7 The Chi-Squared Test

Show the code
titanic_df |>
  select(Class, Survived) |>
  table() |>
  chisq.test()
1
Isolate the two variables of interest — Class (3 levels) and Survived (2 levels); all other columns are dropped before testing
2
table() cross-tabulates the two variables into a 3 × 2 contingency matrix of observed counts — this is the direct input to the chi-squared test
3
chisq.test() runs Pearson’s chi-squared test on the contingency matrix; by default it tests for independence using the asymptotic distribution with no continuity correction

    Pearson's Chi-squared test

data:  table(select(titanic_df, Class, Survived))
X-squared = 133.05, df = 2, p-value < 2.2e-16

8 Interpreting the Results

The output tells us three key things:

  • X-squared: The test statistic. Larger values indicate greater deviation from what we’d expect if the variables were independent.

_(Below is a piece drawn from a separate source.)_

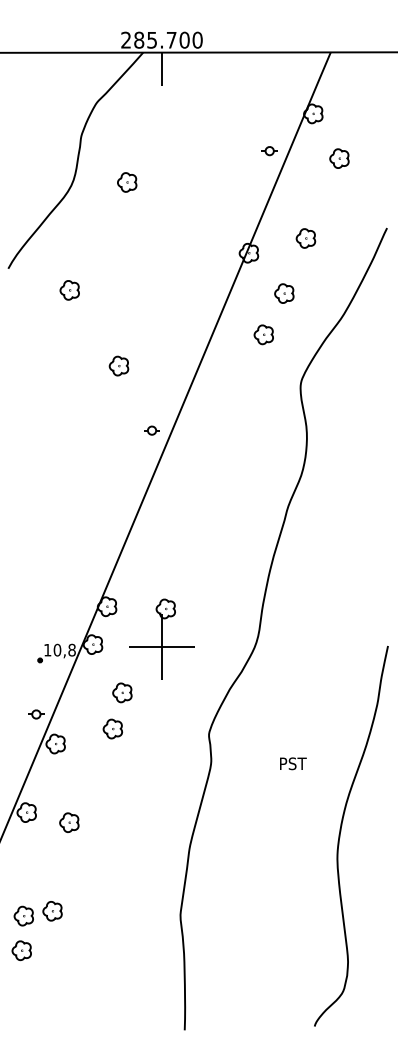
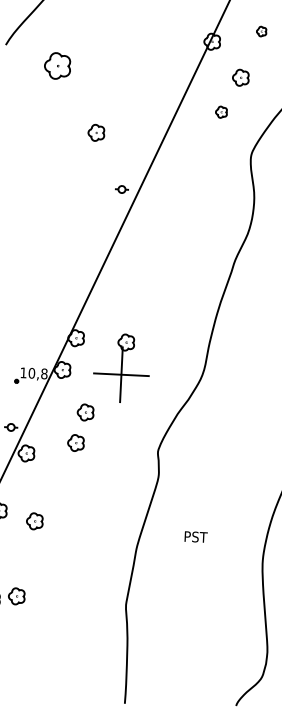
part: (305, 238) -> (261, 31), size x0.6
part: (69, 290) -> (57, 66), size x1.6
part: (263, 334) -> (221, 111), size x0.7
text: (293, 763) -> (196, 536), moved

  • df (degrees of freedom): Calculated as (rows - 1) × (columns - 1) = (3 - 1) × (2 - 1) = 2.

  • p-value: Extremely small (< 2.2e-16). This is far below the conventional threshold of 0.05.

Important

Conclusion: We reject the null hypothesis of independence. There is a statistically significant association between passenger class and survival on the Titanic. Your class ticket did influence your chances of survival—tragically, those in lower classes were significantly less likely to survive.